Top of WORKING DATA

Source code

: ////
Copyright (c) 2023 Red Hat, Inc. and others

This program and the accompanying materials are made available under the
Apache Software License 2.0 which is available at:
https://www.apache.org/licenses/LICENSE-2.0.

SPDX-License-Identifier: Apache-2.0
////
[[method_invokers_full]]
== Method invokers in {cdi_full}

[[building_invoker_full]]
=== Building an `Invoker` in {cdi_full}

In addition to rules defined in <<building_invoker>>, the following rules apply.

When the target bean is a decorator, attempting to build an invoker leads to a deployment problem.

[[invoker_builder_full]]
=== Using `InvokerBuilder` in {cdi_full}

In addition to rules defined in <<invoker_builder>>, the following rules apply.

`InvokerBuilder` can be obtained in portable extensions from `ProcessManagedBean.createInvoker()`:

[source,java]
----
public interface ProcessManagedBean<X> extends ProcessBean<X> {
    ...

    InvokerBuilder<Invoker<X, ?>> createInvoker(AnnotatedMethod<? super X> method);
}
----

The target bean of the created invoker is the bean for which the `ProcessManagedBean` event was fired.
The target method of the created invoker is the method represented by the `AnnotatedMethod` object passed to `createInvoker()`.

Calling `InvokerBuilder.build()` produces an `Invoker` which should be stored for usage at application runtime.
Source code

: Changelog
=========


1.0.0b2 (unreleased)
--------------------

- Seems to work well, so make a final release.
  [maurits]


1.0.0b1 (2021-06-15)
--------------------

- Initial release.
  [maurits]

Bottom of WORKING DATA

--- WHAT IS BEING ASKED ---
Look through the data above and return each line where the string "addition" occurs.

--- TASK SOLUTION ---
In addition to rules defined in <<building_invoker>>, the following rules apply.
In addition to rules defined in <<invoker_builder>>, the following rules apply.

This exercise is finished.